A queda do desemprego veio acompanhada de recordes de ocupação. O país atingiu 103,2 milhões de pessoas ocupadas, elevando o nível de ocupação para 59,0% da população com 14 anos ou mais, também o maior da série. Segundo Adriana Beringuy, coordenadora de Pesquisas por Amostra de Domicílios do IBGE, a manutenção do emprego em patamar elevado ao longo de 2025 reduziu a pressão por busca de trabalho e sustentou a queda da desocupação.
Os indicadores de subutilização reforçam o quadro positivo. A taxa caiu para 13,5%, a menor da série, com a população subutilizada recuando para 15,4 milhões de pessoas. A expansão do emprego no trimestre foi puxada pela administração pública, educação e saúde, enquanto na comparação anual também houve avanço em transporte e logística. A informalidade caiu para 37,7%, influenciada pelo recorde de trabalhadores com carteira assinada (39,4 milhões) e pelo aumento do emprego no setor público.

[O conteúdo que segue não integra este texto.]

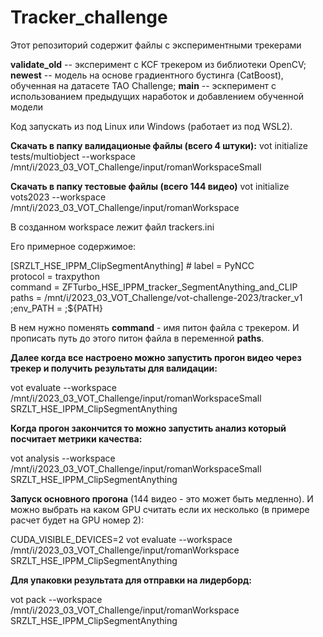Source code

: # Tracker_challenge
Этот репозиторий содержит файлы с экспериментными трекерами

**validate_old** -- эксперимент с KCF трекером из библиотеки OpenCV; 
**newest** -- модель на основе градиентного бустинга (CatBoost), обученная на датасете TAO Challenge; 
**main** -- эскперимент с использованием предыдущих наработок и добавлением обученной модели

Код запускать из под Linux или Windows (работает из под WSL2).

**Скачать в папку валидационые файлы (всего 4 штуки):**
vot initialize tests/multiobject --workspace /mnt/i/2023_03_VOT_Challenge/input/romanWorkspaceSmall

**Скачать в папку тестовые файлы (всего 144 видео)**
vot initialize vots2023 --workspace /mnt/i/2023_03_VOT_Challenge/input/romanWorkspace

В созданном workspace лежит файл trackers.ini

Его примерное содержимое:

[SRZLT_HSE_IPPM_ClipSegmentAnything]  # <tracker-name>
label = PyNCC  
protocol = traxpython  
command = ZFTurbo_HSE_IPPM_tracker_SegmentAnything_and_CLIP  
paths = /mnt/i/2023_03_VOT_Challenge/vot-challenge-2023/tracker_v1  
;env_PATH = <additional-env-paths>;${PATH}  

В нем нужно поменять **command** - имя питон файла с трекером. И прописать путь до этого питон файла в переменной **paths**.

**Далее когда все настроено можно запустить прогон видео через трекер и получить результаты для валидации:**

vot evaluate --workspace /mnt/i/2023_03_VOT_Challenge/input/romanWorkspaceSmall SRZLT_HSE_IPPM_ClipSegmentAnything

**Когда прогон закончится то можно запустить анализ который посчитает метрики качества:**

vot analysis --workspace /mnt/i/2023_03_VOT_Challenge/input/romanWorkspaceSmall SRZLT_HSE_IPPM_ClipSegmentAnything

**Запуск основного прогона** (144 видео - это может быть медленно). И можно выбрать на каком GPU считать если их несколько (в примере расчет будет на GPU номер 2):

CUDA_VISIBLE_DEVICES=2 vot evaluate --workspace /mnt/i/2023_03_VOT_Challenge/input/romanWorkspace SRZLT_HSE_IPPM_ClipSegmentAnything

**Для упаковки результата для отправки на лидерборд:**

vot pack --workspace /mnt/i/2023_03_VOT_Challenge/input/romanWorkspace SRZLT_HSE_IPPM_ClipSegmentAnything

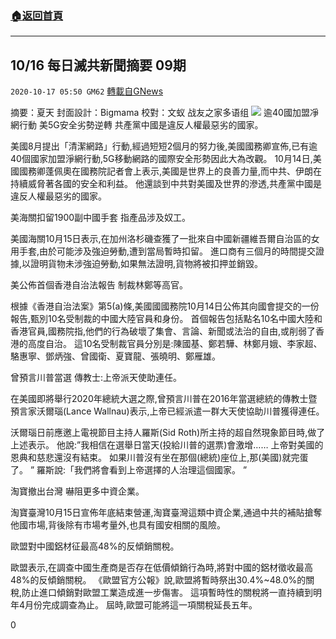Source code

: ###  [:house:返回首頁](https://github.com/ourhimalayas/txt)
---

## 10/16 每日滅共新聞摘要 09期
`2020-10-17 05:50 GM62` [轉載自GNews](https://gnews.org/zh-hant/429967/)

摘要：夏天  封面設計：Bigmama 校對：文蚁  战友之家多语组
![]()![](https://s3.amazonaws.com/gnews-media-offload/wp-content/uploads/2020/10/17053504/SC-Anti-CCP-Digest-16.10.20_LOGO.png)
逾40國加盟凈網行動 美5G安全劣勢逆轉 共產黨中國是違反人權最惡劣的國家。

美國8月提出「清潔網路」行動,經過短短2個月的努力後,美國國務卿宣佈,已有逾40個國家加盟淨網行動,5G移動網路的國際安全形勢因此大為改觀。 10月14日,美國國務卿蓬佩奧在國務院記者會上表示,美國是世界上的良善力量,而中共、伊朗在持續威脅著各國的安全和利益。 他還談到中共對美國及世界的滲透,共產黨中國是違反人權最惡劣的國家。

美海關扣留1900副中國手套 指產品涉及奴工。

美國海關10月15日表示,在加州洛杉磯查獲了一批來自中國新疆維吾爾自治區的女用手套,由於可能涉及強迫勞動,遭到當局暫時扣留。 進口商有三個月的時間提交證據,以證明貨物未涉強迫勞動,如果無法證明,貨物將被扣押並銷毀。

美公佈首個香港自治法報告 制裁林鄭等高官。

根據《香港自治法案》第5(a)條,美國國國務院10月14日公佈其向國會提交的一份報告,甄別10名受制裁的中國大陸官員和身份。 首個報告包括點名10名中國大陸和香港官員,國務院指,他們的行為破壞了集會、言論、新聞或法治的自由,或削弱了香港的高度自治。 這10名受制裁官員分別是:陳國基、鄭若驊、林鄭月娥、李家超、駱惠寧、鄧炳強、曾國衛、夏寶龍、張曉明、鄭雁雄。

曾預言川普當選 傳教士:上帝派天使助連任。

在美國即將舉行2020年總統大選之際,曾預言川普在2016年當選總統的傳教士暨預言家沃爾瑙(Lance Wallnau)表示,上帝已經派遣一群大天使協助川普獲得連任。

沃爾瑙日前應邀上電視節目主持人羅斯(Sid Roth)所主持的超自然現象節目時,做了上述表示。 他說:”我相信在選舉日當天(投給川普的選票)會激增…… 上帝對美國的恩典和慈悲還沒有結束。 如果川普沒有坐在那個(總統)座位上,那(美國)就完蛋了。 ” 羅斯說:「我們將會看到上帝選擇的人治理這個國家。 ”

淘寶撤出台灣 嚇阻更多中資企業。

淘寶臺灣10月15日宣佈年底結束營運,淘寶臺灣這類中資企業,通過中共的補貼搶奪他國市場,背後除有市場考量外,也具有國安相關的風險。

歐盟對中國鋁材征最高48%的反傾銷關稅。

歐盟表示,在調查中國生產商是否存在低價傾銷行為時,將對中國的鋁材徵收最高48%的反傾銷關稅。 《歐盟官方公報》說,歐盟將暫時祭出30.4%~48.0%的關稅,防止進口傾銷對歐盟工業造成進一步傷害。 這項暫時性的關稅將一直持續到明年4月份完成調查為止。 屆時,歐盟可能將這一項關稅延長五年。

0
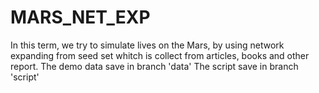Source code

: # MARS_NET_EXP
In this term, we try to simulate lives on the Mars, by using network expanding from seed set whitch is collect from articles, books and other report.
The demo data save in branch 'data'
The script save in branch 'script'
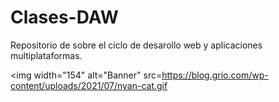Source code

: # Clases-DAW
Repositorio de sobre el ciclo de desarollo web y aplicaciones multiplataformas.

<img width="154" alt="Banner" src=https://blog.grio.com/wp-content/uploads/2021/07/nyan-cat.gif
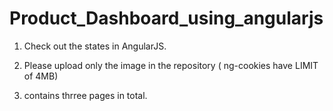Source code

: # Product_Dashboard_using_angularjs

1) Check out the states in AngularJS.

2) Please upload only the image in the repository ( ng-cookies have LIMIT of 4MB)

3) contains thrree pages in total.
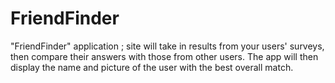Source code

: # FriendFinder
"FriendFinder" application ; site will take in results from your users' surveys, then compare their answers with those from other users. The app will then display the name and picture of the user with the best overall match.
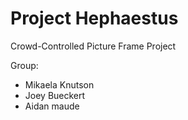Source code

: # Project Hephaestus

Crowd-Controlled Picture Frame Project

Group:
* Mikaela Knutson
* Joey Bueckert
* Aidan maude
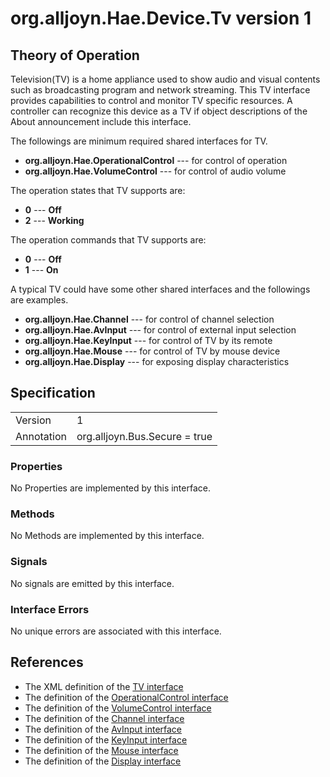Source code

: # org.alljoyn.Hae.Device.Tv version 1

## Theory of Operation

Television(TV) is a home appliance used to show audio and visual contents
such as broadcasting program and network streaming. This TV interface provides
capabilities to control and monitor TV specific resources. A controller can
recognize this device as a TV if object descriptions of the About announcement
include this interface.

The followings are minimum required shared interfaces for TV.
  * **org.alljoyn.Hae.OperationalControl** --- for control of operation
  * **org.alljoyn.Hae.VolumeControl** --- for control of audio volume

The operation states that TV supports are:
  * **0** --- **Off**
  * **2** --- **Working**

The operation commands that TV supports are:
  * **0** --- **Off**
  * **1** --- **On**

A typical TV could have some other shared interfaces and the followings are
examples.
  * **org.alljoyn.Hae.Channel** --- for control of channel selection
  * **org.alljoyn.Hae.AvInput** --- for control of external input selection
  * **org.alljoyn.Hae.KeyInput** --- for control of TV by its remote
  * **org.alljoyn.Hae.Mouse** --- for control of TV by mouse device
  * **org.alljoyn.Hae.Display** --- for exposing display characteristics

## Specification
|            |                                                                |
|------------|----------------------------------------------------------------|
| Version    | 1                                                              |
| Annotation | org.alljoyn.Bus.Secure = true                                  |

### Properties

No Properties are implemented by this interface.

### Methods

No Methods are implemented by this interface.

### Signals

No signals are emitted by this interface.

### Interface Errors

No unique errors are associated with this interface.

## References

  * The XML definition of the [TV interface](org.alljoyn.Hae.Device.Tv-v1.xml)
  * The definition of the [OperationalControl interface](/org.alljoyn.Hae/OperationalControl-v1)
  * The definition of the [VolumeControl interface](/org.alljoyn.Hae/VolumeControl-v1)
  * The definition of the [Channel interface](/org.alljoyn.Hae/Channel-v1)
  * The definition of the [AvInput interface](/org.alljoyn.Hae/AvInput-v1)
  * The definition of the [KeyInput interface](/org.alljoyn.Hae/KeyInput-v1)
  * The definition of the [Mouse interface](/org.alljoyn.Hae/Mouse-v1)
  * The definition of the [Display interface](/org.alljoyn.Hae/Display-v1)
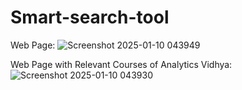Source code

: # Smart-search-tool

Web Page:
![Screenshot 2025-01-10 043949](https://github.com/user-attachments/assets/7ee566c5-b43d-4ce5-bc0a-c822df6ca28a)

Web Page with Relevant Courses of Analytics Vidhya:
![Screenshot 2025-01-10 043930](https://github.com/user-attachments/assets/e0d369c2-63be-4798-9e56-9d494de321b8)

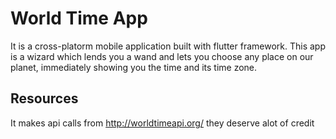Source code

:
# World Time App

It is a cross-platorm mobile application built with flutter framework. This app is a wizard which lends you a wand and lets you choose any place on our planet, immediately showing you the time and its time zone.

## Resources

It makes api calls from http://worldtimeapi.org/ they deserve alot of credit

  
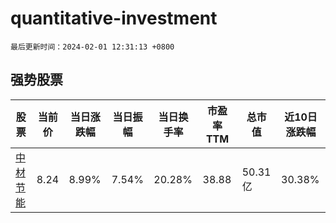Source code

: # quantitative-investment

`最后更新时间：2024-02-01 12:31:13 +0800`

## 强势股票

|股票|当前价|当日涨跌幅|当日振幅|当日换手率|市盈率TTM|总市值|近10日涨跌幅|
|----|----|----|----|----|----|----|----|
|[中材节能](https://xueqiu.com/S/SH603126)|8.24|8.99%|7.54%|20.28%|38.88|50.31亿|30.38%|
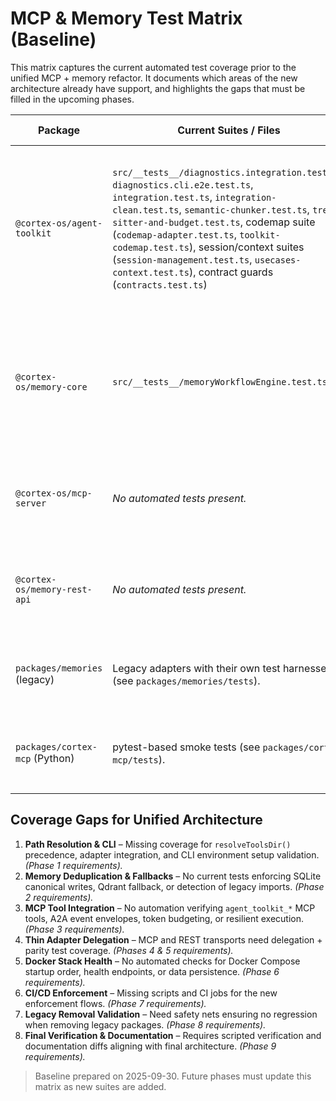 # MCP & Memory Test Matrix (Baseline)

This matrix captures the current automated test coverage prior to the unified MCP + memory refactor. It documents which areas of the new architecture already have support, and highlights the gaps that must be filled in the upcoming phases.

| Package | Current Suites / Files | Maps to New Architecture | Gaps & Notes |
| --- | --- | --- | --- |
| `@cortex-os/agent-toolkit` | `src/__tests__/diagnostics.integration.test.ts`, `diagnostics.cli.e2e.test.ts`, `integration.test.ts`, `integration-clean.test.ts`, `semantic-chunker.test.ts`, `tree-sitter-and-budget.test.ts`, codemap suite (`codemap-adapter.test.ts`, `toolkit-codemap.test.ts`), session/context suites (`session-management.test.ts`, `usecases-context.test.ts`), contract guards (`contracts.test.ts`) | Partial. Exercises diagnostics flows, codemap generation, session management, and semantic chunking which will continue to exist in the new architecture. Does **not** validate MCP exposure or path resolution priorities. | No coverage for tools path resolver priority order, adapters resolving from `$HOME/.Cortex-OS`, or MCP tool registration/events. No direct coverage for token budgeting, resilient executor, or A2A emission. |
| `@cortex-os/memory-core` | `src/__tests__/memoryWorkflowEngine.test.ts` | Minimal. Validates workflow orchestration logic that remains relevant, but focuses on legacy store interactions. | Missing coverage for SQLite-only canonical writes, Qdrant fallback logic, deduplication enforcement, performance guards, and A2A instrumentation expectations. |
| `@cortex-os/mcp-server` | _No automated tests present._ | None. Planned thin-adapter architecture is untested. | Need suites for MCP transport delegation (STDIO + HTTP), agent-toolkit tool registration, and event emission. |
| `@cortex-os/memory-rest-api` | _No automated tests present._ | None. Planned thin REST adapter is untested. | Require endpoint delegation, HTTP semantics, parity with MCP responses, and OpenAPI validation. |
| `packages/memories` (legacy) | Legacy adapters with their own test harnesses (see `packages/memories/tests`). | Legacy-focused. Will be deprecated/removed during refactor. | Tests should either migrate to memory-core or be archived once package is removed. |
| `packages/cortex-mcp` (Python) | pytest-based smoke tests (see `packages/cortex-mcp/tests`). | Legacy-focused. Will be deprecated/converted to proxy. | Needs replacement tests that verify proxy behavior or will be removed alongside package. |

## Coverage Gaps for Unified Architecture

1. **Path Resolution & CLI** – Missing coverage for `resolveToolsDir()` precedence, adapter integration, and CLI environment setup validation. *(Phase 1 requirements).*  
2. **Memory Deduplication & Fallbacks** – No current tests enforcing SQLite canonical writes, Qdrant fallback, or detection of legacy imports. *(Phase 2 requirements).*  
3. **MCP Tool Integration** – No automation verifying `agent_toolkit_*` MCP tools, A2A event envelopes, token budgeting, or resilient execution. *(Phase 3 requirements).*  
4. **Thin Adapter Delegation** – MCP and REST transports need delegation + parity test coverage. *(Phases 4 & 5 requirements).*  
5. **Docker Stack Health** – No automated checks for Docker Compose startup order, health endpoints, or data persistence. *(Phase 6 requirements).*  
6. **CI/CD Enforcement** – Missing scripts and CI jobs for the new enforcement flows. *(Phase 7 requirements).*  
7. **Legacy Removal Validation** – Need safety nets ensuring no regression when removing legacy packages. *(Phase 8 requirements).*  
8. **Final Verification & Documentation** – Requires scripted verification and documentation diffs aligning with final architecture. *(Phase 9 requirements).*  

> Baseline prepared on 2025-09-30. Future phases must update this matrix as new suites are added.
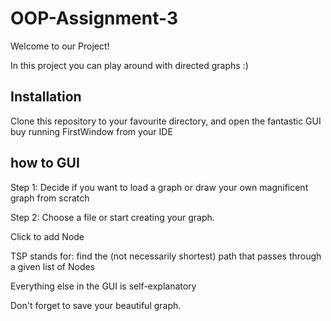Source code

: # OOP-Assignment-3

Welcome to our Project!

In this project you can play around with directed graphs :)

## Installation

Clone this repository to your favourite directory, and open the fantastic GUI buy running FirstWindow from your IDE


## how to GUI

Step 1: Decide if you want to load a graph or draw your own magnificent graph from scratch


Step 2: Choose a file or start creating your graph.

Click to add Node

TSP stands for: find the (not necessarily shortest) path that passes through a given list of Nodes

Everything else in the GUI is self-explanatory

Don't forget to save your beautiful graph.
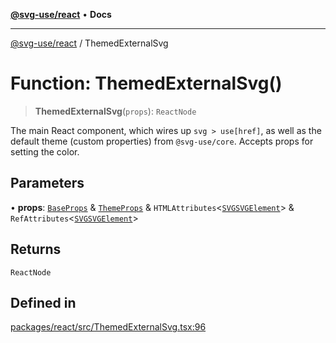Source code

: [**@svg-use/react**](../README.md) • **Docs**

---

[@svg-use/react](../README.md) / ThemedExternalSvg

# Function: ThemedExternalSvg()

> **ThemedExternalSvg**(`props`): `ReactNode`

The main React component, which wires up `svg > use[href]`, as well as the
default theme (custom properties) from `@svg-use/core`. Accepts props for
setting the color.

## Parameters

• **props**: [`BaseProps`](../interfaces/BaseProps.md) &
[`ThemeProps`](../interfaces/ThemeProps.md) &
`HTMLAttributes`\<[`SVGSVGElement`](https://developer.mozilla.org/docs/Web/API/SVGSVGElement)\>
&
`RefAttributes`\<[`SVGSVGElement`](https://developer.mozilla.org/docs/Web/API/SVGSVGElement)\>

## Returns

`ReactNode`

## Defined in

[packages/react/src/ThemedExternalSvg.tsx:96](https://github.com/fpapado/svg-use/blob/ed147d738c29bc30049f3b58e4a0f7f121b6c345/packages/react/src/ThemedExternalSvg.tsx#L96)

A melhora do mercado de trabalho também se refletiu na renda. O rendimento médio real habitual alcançou R$ 3.574, novo recorde da série, com alta de 4,5% em um ano. A massa de rendimentos chegou a R$ 363,7 bilhões, quase R$ 20 bilhões a mais do que no mesmo período de 2024, reforçando o impulso do trabalho e da renda sobre a economia.